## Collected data
"""

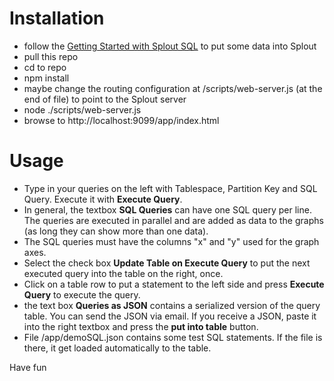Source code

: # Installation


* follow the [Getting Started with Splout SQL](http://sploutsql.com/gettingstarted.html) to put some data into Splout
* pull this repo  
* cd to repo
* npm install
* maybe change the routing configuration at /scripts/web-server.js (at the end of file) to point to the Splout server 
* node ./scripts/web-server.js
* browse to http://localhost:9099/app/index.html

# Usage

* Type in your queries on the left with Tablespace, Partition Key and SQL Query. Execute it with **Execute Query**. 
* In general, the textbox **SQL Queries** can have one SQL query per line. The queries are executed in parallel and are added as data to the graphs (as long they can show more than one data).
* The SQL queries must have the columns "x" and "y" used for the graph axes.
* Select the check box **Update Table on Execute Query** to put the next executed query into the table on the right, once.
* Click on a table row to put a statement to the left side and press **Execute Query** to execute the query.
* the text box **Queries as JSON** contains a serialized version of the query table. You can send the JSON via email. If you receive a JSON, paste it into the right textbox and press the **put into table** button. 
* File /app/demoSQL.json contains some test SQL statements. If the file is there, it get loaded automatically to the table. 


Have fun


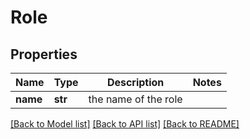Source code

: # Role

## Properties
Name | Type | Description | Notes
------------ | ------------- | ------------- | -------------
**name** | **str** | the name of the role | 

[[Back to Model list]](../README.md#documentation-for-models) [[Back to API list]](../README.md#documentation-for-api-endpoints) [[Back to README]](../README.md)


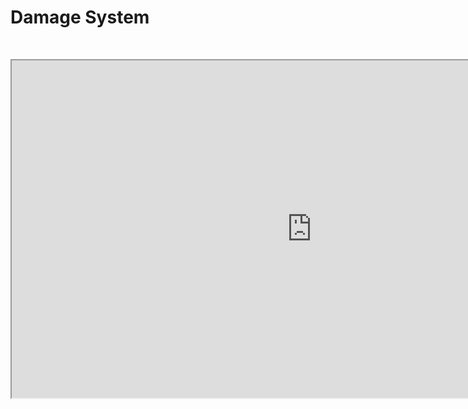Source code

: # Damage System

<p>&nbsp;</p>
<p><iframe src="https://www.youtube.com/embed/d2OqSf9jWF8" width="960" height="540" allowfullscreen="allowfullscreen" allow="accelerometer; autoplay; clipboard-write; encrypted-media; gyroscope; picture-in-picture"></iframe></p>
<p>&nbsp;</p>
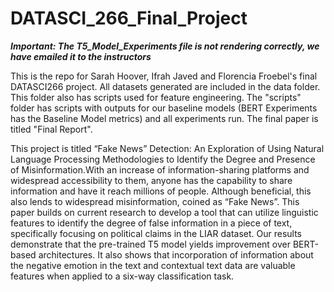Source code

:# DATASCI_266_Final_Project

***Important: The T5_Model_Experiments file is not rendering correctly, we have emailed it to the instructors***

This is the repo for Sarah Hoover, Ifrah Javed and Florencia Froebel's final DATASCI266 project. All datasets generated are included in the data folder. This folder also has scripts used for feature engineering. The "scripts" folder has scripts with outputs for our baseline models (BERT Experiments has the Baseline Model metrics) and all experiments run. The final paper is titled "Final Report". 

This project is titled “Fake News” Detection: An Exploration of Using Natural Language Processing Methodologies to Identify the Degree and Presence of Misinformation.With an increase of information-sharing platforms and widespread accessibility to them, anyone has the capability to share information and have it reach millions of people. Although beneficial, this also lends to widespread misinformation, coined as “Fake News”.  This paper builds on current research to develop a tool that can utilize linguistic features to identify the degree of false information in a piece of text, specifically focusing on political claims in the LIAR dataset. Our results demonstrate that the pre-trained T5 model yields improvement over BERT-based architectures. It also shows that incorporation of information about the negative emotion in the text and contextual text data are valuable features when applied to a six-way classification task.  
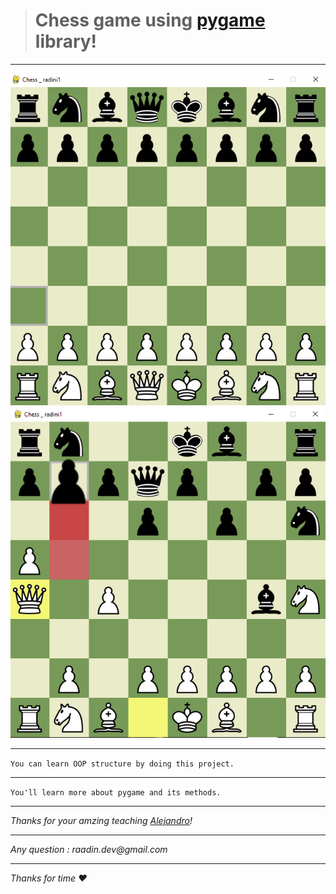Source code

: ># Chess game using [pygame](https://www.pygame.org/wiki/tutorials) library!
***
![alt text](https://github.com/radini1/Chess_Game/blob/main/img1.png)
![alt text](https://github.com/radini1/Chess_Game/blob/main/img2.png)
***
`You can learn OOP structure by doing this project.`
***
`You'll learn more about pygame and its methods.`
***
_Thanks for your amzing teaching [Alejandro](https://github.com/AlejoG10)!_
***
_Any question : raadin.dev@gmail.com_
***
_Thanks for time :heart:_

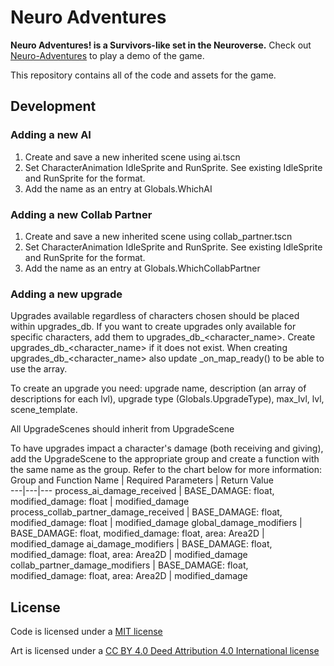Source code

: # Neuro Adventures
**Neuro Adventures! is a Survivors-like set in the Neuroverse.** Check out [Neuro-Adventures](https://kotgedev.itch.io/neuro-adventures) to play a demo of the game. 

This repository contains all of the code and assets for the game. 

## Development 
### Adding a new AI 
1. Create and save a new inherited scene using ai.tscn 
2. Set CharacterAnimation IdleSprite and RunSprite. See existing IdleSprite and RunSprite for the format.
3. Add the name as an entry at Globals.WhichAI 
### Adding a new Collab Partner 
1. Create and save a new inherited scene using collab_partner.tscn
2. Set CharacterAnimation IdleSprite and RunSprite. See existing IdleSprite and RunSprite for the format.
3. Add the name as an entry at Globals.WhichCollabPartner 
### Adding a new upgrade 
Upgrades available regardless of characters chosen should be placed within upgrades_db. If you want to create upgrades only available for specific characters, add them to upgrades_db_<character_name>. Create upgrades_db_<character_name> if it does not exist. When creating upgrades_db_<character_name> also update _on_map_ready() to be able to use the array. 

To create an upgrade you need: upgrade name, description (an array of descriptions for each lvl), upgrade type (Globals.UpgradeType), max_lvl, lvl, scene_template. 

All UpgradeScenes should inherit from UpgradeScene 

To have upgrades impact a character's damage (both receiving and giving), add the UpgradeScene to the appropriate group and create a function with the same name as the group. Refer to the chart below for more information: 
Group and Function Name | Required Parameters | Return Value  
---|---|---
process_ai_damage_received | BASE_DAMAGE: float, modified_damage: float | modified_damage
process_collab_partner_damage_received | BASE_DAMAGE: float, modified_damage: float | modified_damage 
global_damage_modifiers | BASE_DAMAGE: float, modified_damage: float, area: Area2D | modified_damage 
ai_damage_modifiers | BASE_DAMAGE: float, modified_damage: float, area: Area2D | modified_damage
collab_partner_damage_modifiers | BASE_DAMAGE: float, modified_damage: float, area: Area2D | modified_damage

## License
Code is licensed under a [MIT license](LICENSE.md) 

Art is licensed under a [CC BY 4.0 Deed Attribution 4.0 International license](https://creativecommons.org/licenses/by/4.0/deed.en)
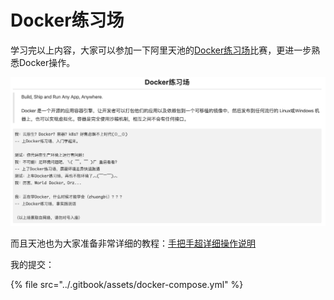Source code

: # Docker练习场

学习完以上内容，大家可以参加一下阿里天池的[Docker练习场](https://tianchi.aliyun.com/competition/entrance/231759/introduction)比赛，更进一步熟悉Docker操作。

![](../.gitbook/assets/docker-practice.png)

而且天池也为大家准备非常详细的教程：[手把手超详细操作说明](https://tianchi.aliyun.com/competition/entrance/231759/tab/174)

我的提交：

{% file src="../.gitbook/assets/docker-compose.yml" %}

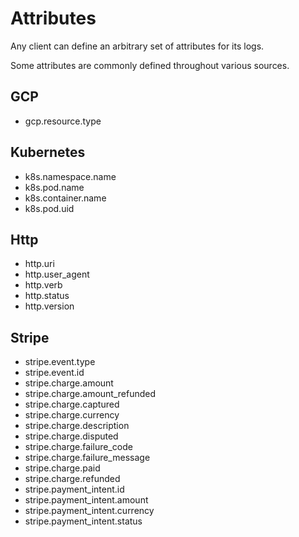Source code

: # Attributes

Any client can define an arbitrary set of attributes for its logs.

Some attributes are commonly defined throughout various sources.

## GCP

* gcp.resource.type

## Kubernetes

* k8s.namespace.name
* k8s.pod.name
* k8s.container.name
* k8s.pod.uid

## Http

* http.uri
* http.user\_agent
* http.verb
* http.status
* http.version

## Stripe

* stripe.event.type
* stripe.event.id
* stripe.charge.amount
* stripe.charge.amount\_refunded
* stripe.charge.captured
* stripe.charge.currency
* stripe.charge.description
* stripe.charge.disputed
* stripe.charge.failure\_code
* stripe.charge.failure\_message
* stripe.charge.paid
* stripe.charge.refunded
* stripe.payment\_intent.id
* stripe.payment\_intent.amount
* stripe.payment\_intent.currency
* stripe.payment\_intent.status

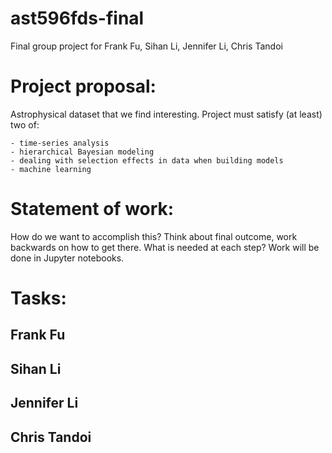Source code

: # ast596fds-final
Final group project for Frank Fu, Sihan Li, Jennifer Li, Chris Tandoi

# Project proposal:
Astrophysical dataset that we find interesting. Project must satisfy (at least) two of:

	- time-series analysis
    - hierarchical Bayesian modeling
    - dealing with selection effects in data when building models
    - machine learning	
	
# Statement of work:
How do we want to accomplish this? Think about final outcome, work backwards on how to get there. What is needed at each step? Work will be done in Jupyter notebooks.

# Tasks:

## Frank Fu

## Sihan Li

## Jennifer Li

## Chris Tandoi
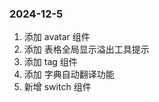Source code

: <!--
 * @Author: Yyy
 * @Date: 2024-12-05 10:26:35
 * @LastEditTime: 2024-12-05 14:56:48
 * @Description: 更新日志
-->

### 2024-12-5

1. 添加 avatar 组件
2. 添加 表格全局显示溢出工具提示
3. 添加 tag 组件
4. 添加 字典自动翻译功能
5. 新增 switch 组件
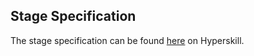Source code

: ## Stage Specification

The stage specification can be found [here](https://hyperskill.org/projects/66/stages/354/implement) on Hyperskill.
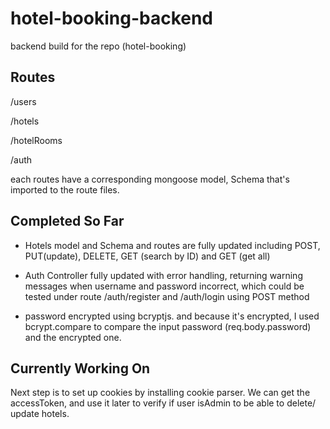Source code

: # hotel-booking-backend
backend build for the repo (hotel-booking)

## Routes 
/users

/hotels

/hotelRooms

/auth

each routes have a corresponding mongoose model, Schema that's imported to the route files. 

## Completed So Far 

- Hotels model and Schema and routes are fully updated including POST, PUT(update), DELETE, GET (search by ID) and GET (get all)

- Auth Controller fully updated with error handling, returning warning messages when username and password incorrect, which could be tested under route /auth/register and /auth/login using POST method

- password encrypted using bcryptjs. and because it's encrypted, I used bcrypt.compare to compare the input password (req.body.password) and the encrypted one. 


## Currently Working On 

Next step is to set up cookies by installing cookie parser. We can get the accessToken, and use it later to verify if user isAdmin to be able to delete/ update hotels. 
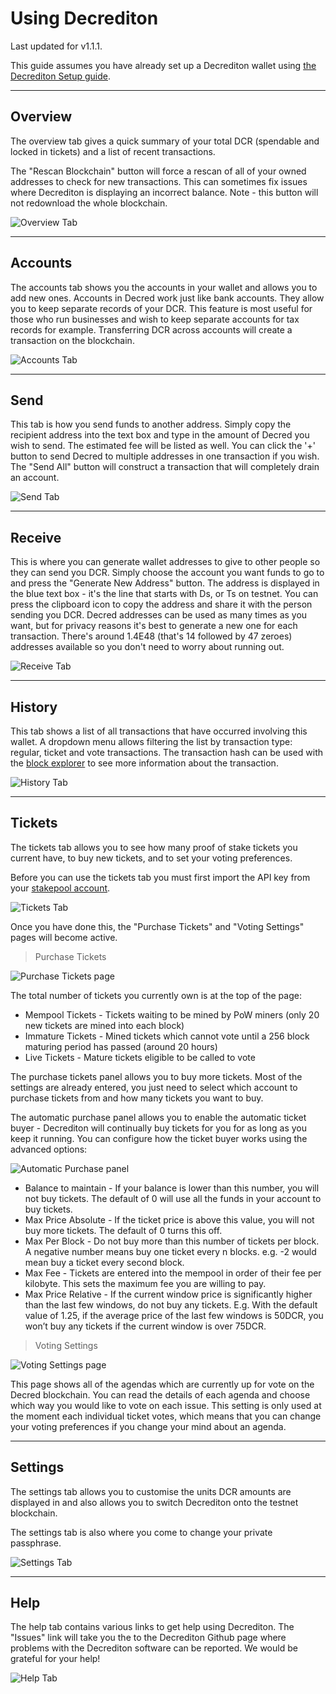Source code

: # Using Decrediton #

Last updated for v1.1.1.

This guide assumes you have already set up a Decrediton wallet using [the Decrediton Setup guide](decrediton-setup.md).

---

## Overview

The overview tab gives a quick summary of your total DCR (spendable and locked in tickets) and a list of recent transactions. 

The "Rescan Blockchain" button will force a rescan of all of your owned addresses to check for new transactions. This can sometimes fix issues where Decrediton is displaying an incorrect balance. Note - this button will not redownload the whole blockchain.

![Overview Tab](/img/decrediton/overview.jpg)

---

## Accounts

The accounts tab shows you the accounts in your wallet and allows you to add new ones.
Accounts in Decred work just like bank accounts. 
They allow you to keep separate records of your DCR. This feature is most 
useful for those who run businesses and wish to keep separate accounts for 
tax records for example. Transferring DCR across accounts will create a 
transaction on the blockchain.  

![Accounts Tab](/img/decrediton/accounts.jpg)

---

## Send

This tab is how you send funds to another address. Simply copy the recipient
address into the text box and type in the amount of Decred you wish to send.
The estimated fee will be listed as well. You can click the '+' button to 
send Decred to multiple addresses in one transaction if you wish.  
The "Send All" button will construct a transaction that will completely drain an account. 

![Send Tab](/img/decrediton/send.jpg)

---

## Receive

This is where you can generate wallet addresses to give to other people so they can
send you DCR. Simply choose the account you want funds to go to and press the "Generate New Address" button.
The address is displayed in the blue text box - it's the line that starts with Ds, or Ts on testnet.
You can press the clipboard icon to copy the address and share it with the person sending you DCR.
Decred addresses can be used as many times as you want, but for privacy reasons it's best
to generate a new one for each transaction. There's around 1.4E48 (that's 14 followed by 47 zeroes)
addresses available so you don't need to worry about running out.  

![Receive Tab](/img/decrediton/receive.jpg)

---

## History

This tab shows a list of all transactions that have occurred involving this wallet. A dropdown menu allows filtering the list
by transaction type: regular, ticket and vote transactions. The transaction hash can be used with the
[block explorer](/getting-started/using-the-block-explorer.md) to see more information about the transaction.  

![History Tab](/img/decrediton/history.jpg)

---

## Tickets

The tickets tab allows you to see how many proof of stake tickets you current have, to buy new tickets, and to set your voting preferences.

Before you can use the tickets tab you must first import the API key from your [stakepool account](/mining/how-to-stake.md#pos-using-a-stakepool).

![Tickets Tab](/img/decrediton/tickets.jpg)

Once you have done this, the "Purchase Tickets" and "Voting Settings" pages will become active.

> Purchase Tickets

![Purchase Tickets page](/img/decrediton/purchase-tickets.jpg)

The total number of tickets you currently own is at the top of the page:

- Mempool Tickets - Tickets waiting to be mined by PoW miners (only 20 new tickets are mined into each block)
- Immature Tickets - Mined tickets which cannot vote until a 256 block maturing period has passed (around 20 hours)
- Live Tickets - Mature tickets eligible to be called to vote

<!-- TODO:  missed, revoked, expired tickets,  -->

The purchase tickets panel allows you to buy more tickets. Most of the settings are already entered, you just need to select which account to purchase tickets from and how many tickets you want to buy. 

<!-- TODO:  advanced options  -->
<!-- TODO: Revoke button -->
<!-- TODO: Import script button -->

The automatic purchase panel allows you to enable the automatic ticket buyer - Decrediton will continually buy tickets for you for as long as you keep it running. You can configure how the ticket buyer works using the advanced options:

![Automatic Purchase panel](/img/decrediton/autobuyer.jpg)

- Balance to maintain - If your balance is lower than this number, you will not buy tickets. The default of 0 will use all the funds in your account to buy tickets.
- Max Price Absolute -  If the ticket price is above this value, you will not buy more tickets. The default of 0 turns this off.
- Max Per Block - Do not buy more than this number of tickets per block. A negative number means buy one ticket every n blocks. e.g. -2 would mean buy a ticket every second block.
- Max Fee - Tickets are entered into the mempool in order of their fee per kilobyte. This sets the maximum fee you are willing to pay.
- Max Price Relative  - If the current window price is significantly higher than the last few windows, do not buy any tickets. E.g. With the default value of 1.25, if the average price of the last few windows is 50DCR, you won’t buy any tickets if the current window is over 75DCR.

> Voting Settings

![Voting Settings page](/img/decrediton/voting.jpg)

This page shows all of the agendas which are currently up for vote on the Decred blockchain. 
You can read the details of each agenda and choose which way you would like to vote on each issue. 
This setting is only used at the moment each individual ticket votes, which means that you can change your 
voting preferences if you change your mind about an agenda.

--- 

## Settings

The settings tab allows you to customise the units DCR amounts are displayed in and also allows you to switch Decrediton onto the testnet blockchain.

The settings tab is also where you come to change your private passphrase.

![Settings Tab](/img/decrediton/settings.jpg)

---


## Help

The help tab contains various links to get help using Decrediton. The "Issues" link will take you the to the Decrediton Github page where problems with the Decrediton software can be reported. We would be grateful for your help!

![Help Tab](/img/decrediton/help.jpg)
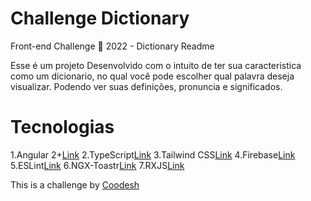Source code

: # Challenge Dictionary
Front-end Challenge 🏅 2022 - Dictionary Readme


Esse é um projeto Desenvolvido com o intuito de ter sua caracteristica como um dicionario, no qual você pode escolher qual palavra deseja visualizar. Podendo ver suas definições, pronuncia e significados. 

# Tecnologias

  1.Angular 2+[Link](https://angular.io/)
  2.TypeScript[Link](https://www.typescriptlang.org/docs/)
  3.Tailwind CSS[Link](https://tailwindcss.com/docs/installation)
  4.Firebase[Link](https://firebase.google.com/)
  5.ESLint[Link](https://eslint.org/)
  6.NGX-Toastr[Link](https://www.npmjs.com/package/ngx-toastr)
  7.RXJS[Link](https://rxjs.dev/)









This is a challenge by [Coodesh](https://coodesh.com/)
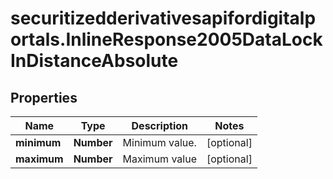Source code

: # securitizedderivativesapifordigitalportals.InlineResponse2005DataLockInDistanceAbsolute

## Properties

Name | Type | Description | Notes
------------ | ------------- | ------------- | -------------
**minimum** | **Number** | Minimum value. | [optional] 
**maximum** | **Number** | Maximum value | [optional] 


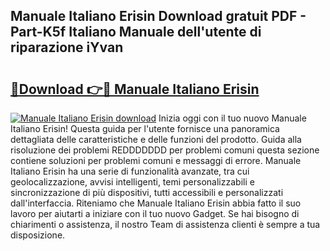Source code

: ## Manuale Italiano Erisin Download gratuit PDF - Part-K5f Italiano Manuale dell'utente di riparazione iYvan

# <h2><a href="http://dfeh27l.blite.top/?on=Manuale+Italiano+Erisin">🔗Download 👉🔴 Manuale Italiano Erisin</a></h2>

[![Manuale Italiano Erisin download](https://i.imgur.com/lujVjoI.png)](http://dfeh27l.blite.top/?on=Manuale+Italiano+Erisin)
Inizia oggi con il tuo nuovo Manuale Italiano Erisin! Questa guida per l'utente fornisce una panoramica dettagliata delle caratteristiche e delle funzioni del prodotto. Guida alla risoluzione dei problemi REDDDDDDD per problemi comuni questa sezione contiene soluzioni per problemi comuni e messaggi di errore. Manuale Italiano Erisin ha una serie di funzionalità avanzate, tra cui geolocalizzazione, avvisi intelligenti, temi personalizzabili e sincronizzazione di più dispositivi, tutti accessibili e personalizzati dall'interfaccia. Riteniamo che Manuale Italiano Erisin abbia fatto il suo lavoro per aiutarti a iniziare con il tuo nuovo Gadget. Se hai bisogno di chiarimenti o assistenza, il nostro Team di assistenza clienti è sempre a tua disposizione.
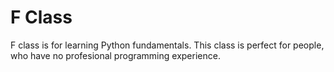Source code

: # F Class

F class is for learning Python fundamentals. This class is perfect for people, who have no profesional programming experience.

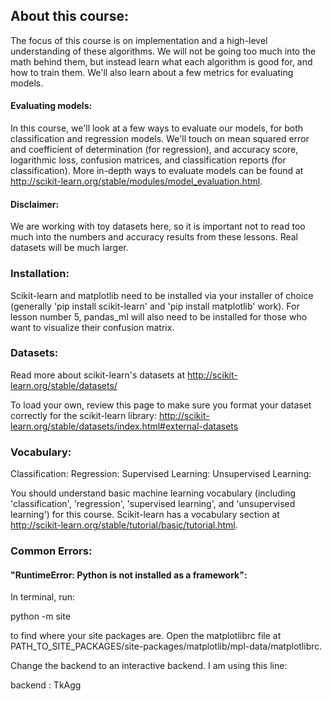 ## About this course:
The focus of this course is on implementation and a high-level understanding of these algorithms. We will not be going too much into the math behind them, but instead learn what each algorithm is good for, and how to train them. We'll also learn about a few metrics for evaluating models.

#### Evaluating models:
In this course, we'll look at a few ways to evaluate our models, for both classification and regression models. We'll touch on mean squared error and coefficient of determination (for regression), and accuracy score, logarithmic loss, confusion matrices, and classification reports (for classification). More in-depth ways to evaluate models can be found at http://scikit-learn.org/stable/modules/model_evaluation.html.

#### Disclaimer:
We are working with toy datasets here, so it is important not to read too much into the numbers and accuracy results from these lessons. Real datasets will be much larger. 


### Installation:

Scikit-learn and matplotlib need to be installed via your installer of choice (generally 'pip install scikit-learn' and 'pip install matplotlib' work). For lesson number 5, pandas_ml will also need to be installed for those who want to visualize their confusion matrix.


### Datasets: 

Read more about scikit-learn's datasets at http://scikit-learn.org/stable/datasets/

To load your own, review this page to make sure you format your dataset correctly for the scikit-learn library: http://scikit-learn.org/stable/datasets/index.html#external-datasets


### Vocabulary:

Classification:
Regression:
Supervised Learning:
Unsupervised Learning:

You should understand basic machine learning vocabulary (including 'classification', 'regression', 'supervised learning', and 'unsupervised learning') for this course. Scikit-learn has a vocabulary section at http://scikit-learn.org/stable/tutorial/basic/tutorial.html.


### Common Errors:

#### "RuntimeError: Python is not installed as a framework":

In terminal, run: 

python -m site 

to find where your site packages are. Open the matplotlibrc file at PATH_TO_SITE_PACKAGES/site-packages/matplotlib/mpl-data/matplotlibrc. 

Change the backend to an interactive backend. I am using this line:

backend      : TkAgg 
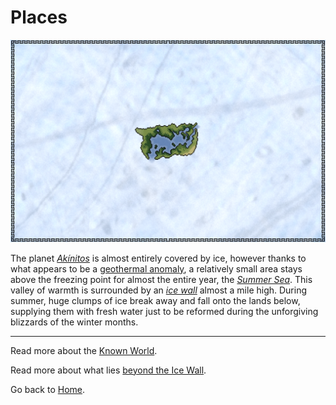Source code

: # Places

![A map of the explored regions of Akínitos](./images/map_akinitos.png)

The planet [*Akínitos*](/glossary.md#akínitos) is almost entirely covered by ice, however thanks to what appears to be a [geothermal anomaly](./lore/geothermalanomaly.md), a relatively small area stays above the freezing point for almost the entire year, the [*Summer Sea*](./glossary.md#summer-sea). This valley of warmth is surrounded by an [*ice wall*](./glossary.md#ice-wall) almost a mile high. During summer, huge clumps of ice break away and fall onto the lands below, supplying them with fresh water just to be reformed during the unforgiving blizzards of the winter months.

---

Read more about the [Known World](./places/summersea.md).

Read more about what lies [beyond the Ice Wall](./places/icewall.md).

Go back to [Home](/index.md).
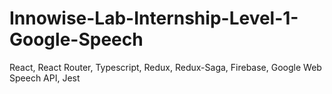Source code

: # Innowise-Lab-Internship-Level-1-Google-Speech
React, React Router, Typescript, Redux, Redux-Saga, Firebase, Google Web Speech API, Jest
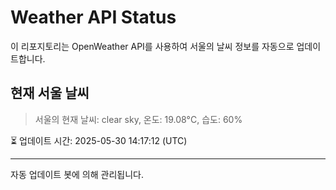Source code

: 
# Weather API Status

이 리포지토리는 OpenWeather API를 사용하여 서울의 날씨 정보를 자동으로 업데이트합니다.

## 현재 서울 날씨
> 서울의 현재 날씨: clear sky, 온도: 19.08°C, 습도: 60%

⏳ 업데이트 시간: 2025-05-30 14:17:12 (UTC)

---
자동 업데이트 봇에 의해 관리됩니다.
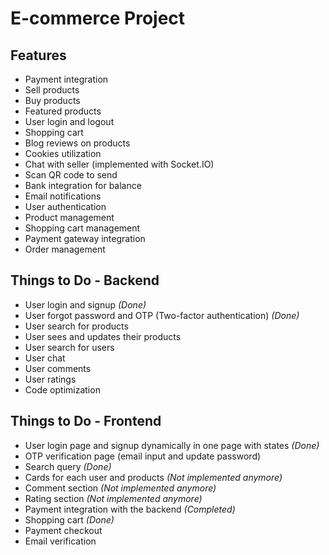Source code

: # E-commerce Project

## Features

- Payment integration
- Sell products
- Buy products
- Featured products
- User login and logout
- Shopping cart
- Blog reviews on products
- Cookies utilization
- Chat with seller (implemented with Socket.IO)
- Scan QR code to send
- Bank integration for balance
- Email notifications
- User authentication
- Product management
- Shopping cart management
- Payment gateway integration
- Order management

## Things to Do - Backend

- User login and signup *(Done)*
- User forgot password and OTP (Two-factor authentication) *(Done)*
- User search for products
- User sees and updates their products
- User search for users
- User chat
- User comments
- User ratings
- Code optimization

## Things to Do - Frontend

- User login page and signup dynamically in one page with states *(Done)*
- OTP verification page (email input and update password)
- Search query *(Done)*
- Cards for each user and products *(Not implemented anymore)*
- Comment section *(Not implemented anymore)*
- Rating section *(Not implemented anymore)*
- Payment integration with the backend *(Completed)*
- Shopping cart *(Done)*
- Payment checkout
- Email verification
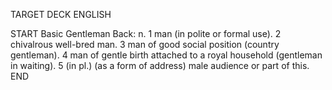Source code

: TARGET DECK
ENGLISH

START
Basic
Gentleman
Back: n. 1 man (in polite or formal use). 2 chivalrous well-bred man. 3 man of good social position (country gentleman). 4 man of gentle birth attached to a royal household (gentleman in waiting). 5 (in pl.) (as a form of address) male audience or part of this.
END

"""

## Task requirements
Lines that hold "around" are the ones to copy, so pick each out from the data.

## Output of the exercise
to generate a new one for each transaction. There's around 1.4E48 (that's 14 followed by 47 zeroes)
- Immature Tickets - Mined tickets which cannot vote until a 256 block maturing period has passed (around 20 hours)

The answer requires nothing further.